Assigned task: Leaving out all pictures, return the records word for word.

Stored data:
BEGIN

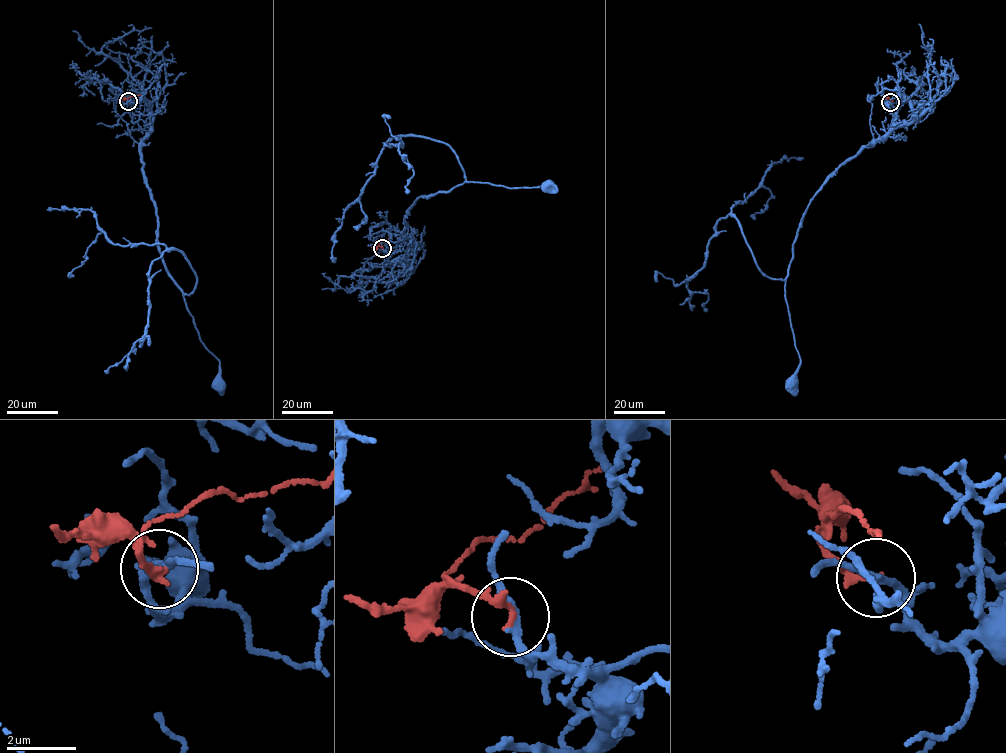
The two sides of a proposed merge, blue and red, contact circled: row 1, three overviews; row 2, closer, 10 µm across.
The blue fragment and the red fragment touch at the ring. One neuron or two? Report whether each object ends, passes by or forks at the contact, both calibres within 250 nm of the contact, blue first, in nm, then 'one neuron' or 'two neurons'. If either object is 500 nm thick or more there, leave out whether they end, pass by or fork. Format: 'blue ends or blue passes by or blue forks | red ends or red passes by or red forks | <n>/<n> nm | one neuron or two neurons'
blue passes by | red ends | 200/200 nm | two neurons

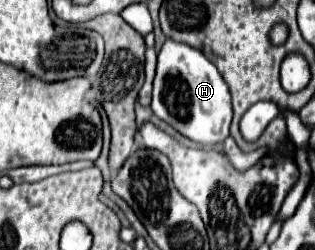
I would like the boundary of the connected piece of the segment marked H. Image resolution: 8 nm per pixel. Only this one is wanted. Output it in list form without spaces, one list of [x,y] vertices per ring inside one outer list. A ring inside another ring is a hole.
[[[166,39],[158,53],[152,111],[158,119],[172,125],[184,137],[204,147],[212,147],[224,143],[228,137],[232,121],[232,97],[218,69],[198,49]]]

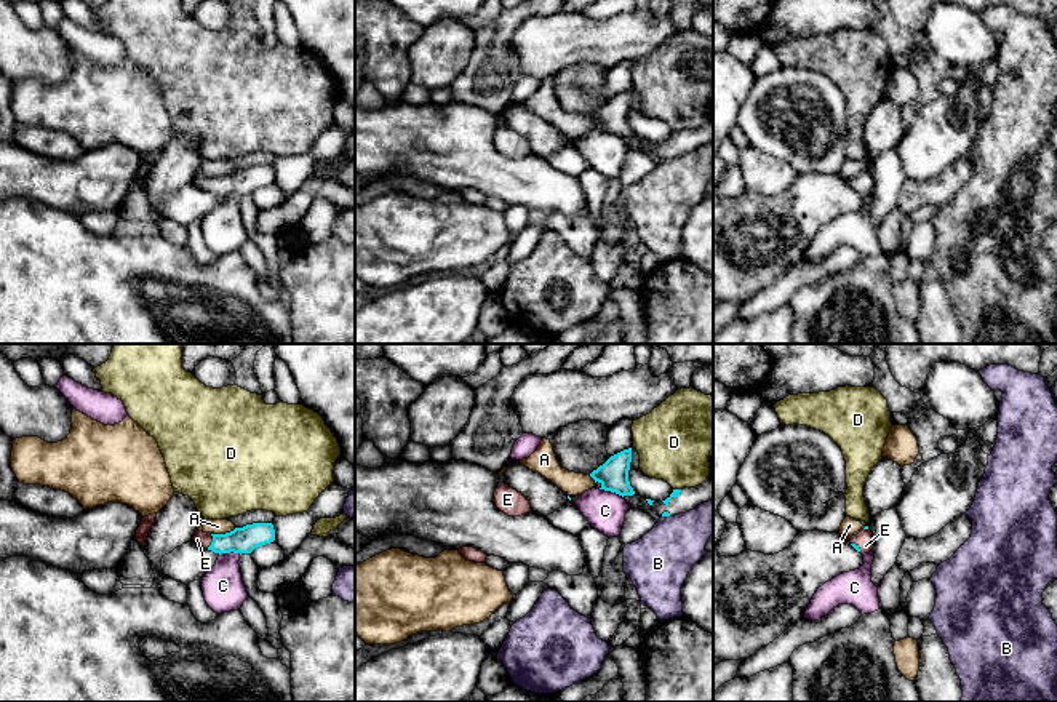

END

Task solution:
The two sides of a proposed merge, blue and red, contact circled: row 1, three overviews; row 2, closer, 10 µm across.
The blue fragment and the red fragment touch at the ring. One neuron or two? Report whether each object ends, passes by or forks at the contact, both calibres within 250 nm of the contact, blue first, in nm, then 'one neuron' or 'two neurons'. If either object is 500 nm thick or more there, leave out whether they end, pass by or fork. Format: 'blue ends or blue passes by or blue forks | red ends or red passes by or red forks | <n>/<n> nm | one neuron or two neurons'
blue passes by | red ends | 200/200 nm | two neurons

I would like the boundary of the connected piece of the segment marked H. Image resolution: 8 nm per pixel. Only this one is wanted. Output it in list form without spaces, one list of [x,y] vertices per ring inside one outer list. A ring inside another ring is a hole.
[[[166,39],[158,53],[152,111],[158,119],[172,125],[184,137],[204,147],[212,147],[224,143],[228,137],[232,121],[232,97],[218,69],[198,49]]]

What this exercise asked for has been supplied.